Saco su pene violentamente y se masturbó a escasos centímetros de mi coño, estimulando mi clítoris con su glande, se arrancó el condón, soltó un gruñido y todo su semen empezó a salir disparado, manchando mi entrepierna, mis labios vaginales y un poco de mi vientre.

Y con su mano la resbaló por encima de mi entrepierna masturbándome y embarrándome su ardiente semen.

Y como todo un caballero me susurro al oído algo en francés.

Con tanto estímulo directo yo también tuve un orgasmo, y uno muy fuerte que me hizo cerrar los ojos, me estaba derritiendo por aquel hombre.

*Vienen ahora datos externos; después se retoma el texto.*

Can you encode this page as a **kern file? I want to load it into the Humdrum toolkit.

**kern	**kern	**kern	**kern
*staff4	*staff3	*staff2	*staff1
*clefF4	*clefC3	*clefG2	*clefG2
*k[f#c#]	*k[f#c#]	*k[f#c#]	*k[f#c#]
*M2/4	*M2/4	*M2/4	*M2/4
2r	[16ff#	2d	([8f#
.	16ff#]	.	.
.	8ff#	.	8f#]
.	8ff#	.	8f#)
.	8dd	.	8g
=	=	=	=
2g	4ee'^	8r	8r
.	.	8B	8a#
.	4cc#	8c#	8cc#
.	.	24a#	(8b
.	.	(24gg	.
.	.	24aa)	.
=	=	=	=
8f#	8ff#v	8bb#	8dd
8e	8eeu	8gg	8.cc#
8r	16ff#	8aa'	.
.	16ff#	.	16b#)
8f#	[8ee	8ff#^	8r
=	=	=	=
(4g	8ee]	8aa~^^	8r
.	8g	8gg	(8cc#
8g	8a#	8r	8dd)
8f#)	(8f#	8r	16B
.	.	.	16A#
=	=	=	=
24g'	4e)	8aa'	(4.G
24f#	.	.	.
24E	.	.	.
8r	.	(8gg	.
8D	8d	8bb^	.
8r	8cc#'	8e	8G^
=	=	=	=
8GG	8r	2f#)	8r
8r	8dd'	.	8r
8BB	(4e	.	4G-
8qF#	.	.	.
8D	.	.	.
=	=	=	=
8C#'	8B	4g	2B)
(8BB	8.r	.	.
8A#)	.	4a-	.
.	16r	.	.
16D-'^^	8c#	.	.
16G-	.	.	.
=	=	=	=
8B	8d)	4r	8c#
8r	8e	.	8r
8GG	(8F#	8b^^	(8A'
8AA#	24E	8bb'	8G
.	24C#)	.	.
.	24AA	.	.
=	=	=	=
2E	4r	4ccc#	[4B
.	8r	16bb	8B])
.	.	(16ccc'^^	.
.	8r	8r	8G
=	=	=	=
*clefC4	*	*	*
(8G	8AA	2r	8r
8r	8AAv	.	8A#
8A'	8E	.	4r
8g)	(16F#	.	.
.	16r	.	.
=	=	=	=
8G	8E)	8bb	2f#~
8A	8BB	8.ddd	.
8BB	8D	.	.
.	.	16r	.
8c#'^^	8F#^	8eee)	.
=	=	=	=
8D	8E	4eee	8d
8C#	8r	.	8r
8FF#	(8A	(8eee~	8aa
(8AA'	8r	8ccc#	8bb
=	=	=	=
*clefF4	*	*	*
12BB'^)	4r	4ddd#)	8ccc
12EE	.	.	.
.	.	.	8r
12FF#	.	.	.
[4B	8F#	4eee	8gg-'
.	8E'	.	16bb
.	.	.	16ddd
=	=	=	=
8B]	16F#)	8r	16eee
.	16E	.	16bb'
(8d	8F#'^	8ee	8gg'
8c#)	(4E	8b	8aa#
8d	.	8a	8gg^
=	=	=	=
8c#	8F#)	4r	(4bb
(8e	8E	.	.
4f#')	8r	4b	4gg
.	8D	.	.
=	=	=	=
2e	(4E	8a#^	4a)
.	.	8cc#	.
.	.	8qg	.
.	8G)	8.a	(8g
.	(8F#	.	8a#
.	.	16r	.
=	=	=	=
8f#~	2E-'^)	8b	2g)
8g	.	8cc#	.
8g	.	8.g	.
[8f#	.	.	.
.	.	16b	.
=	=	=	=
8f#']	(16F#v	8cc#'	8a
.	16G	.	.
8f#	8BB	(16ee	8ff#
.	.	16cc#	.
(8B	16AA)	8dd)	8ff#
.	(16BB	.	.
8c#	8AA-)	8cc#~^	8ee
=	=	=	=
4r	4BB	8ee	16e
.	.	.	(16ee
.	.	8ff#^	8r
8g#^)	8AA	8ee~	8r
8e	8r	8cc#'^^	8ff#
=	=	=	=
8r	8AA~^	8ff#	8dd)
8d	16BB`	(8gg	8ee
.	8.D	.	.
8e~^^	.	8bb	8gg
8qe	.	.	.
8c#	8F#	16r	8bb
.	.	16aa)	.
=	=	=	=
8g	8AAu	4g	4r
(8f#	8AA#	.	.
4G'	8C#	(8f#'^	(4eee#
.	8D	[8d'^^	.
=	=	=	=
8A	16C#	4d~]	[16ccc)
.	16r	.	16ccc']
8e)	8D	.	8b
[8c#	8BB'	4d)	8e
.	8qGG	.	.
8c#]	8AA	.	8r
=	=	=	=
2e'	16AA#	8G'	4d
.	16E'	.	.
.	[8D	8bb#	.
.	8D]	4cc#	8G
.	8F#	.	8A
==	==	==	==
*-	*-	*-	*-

Sentí como si me hubiera separado de mi cuerpo o como si estuviera flotando en el espacio.

—Sabes algo, este fue el mejor sexo de mi vida, y lo más sorprendente es que fue con alguien que normalmente es hombre.

–Justo ahora soy mujer, y muy mujer —dije frente a él mostrándole mi cuerpo.

Realmente lo decía en serio.

Contar lo que hicimos después sería algo redundante, simplemente nos relajamos, limpiamos y nos volvimos a vestir, yo tenía que volver a casa, quería despedirme de beso, pero realmente no pude hacerlo.

Así que bajé las escaleras del edificio de departamentos y salí a la calle, Fabián me siguió y me abrió la puerta al salir, me dio un abrazo rápido e incómodo.

—¿Nos podremos ver pronto?

—Trataré de revisar mi agenda y te aviso, ¿ok? —dije de manera seria, pero amable.

—Ok, va, me divertí mucho Nicole.

Mi corazón se apachurró.

—Sabes, te enviaré un mensaje mañana por la mañana y te aviso, trataré de darte un día que tenga mucho tiempo, ¿vale? —Dije de una manera más amable.

Y lo volví a abrazar, esta vez de una manera mucho más sincera.

Salí, me subí a mi auto, y volteé hacía la puerta del edificio, Ahí estaba él despidiéndose con la mano y vestido cómicamente con una bata a modo de pijama. Lo saludé de vuelta y no pude evitar sonreír. Devolví mi mirada hacia el camino y arranqué.

Llegué como unos quince minutos después a mi casa, las calles estaban desiertas y me tocaron muchos semáforos en verde.

Llegué a la casa, me bajé y mi celular vibró fuertemente dentro de mi bolso. Lo saqué y revisé las notificaciones, tenía un mensaje y una llamada perdida de Papi. Le respondí.